▶ AVAILABLE DATA

□ □ □ □

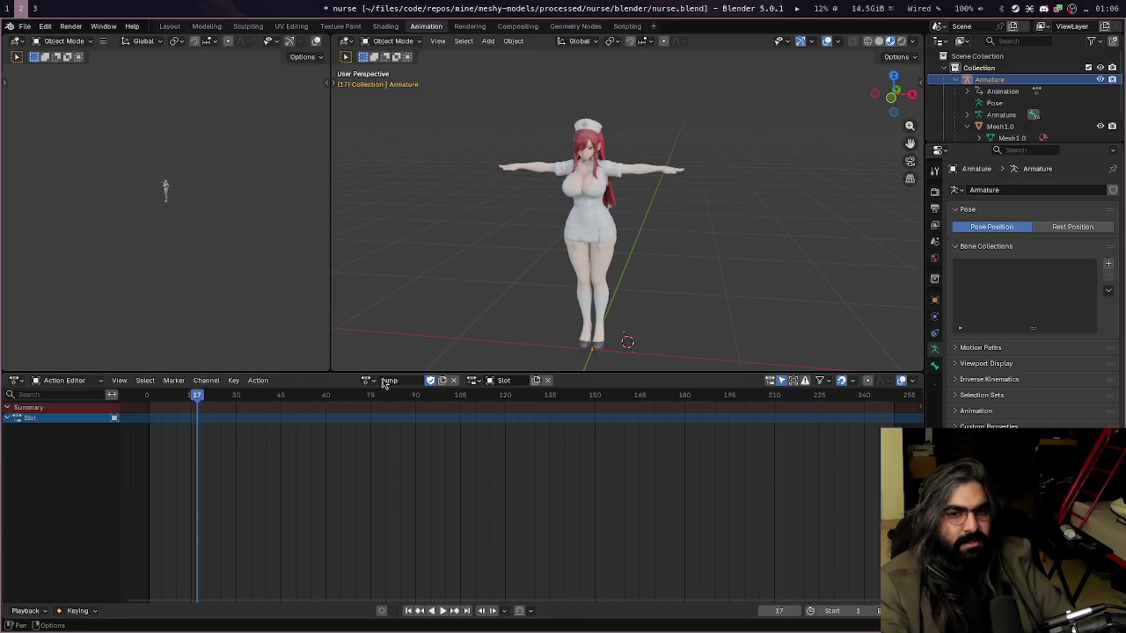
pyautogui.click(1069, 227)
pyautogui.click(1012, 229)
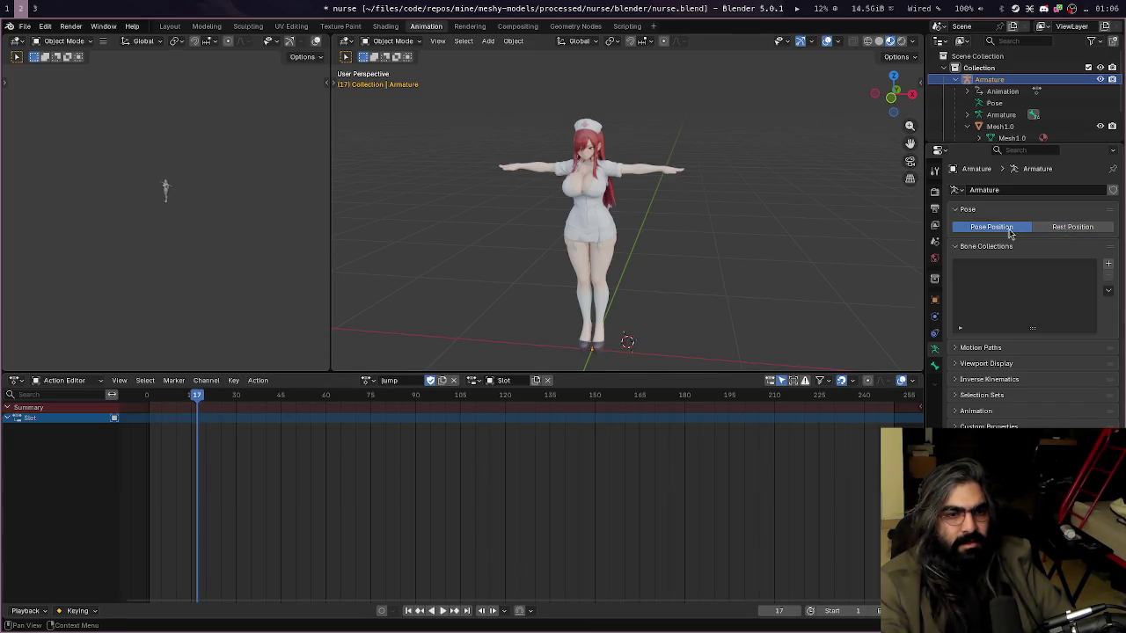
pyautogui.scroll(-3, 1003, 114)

□ □ □ □

▶ WHAT TO DO
Restate every line above word for word. Do not carry over the images.

▶ ANSWER SPACE
pyautogui.click(1069, 227)
pyautogui.click(1012, 229)
pyautogui.scroll(-3, 1003, 114)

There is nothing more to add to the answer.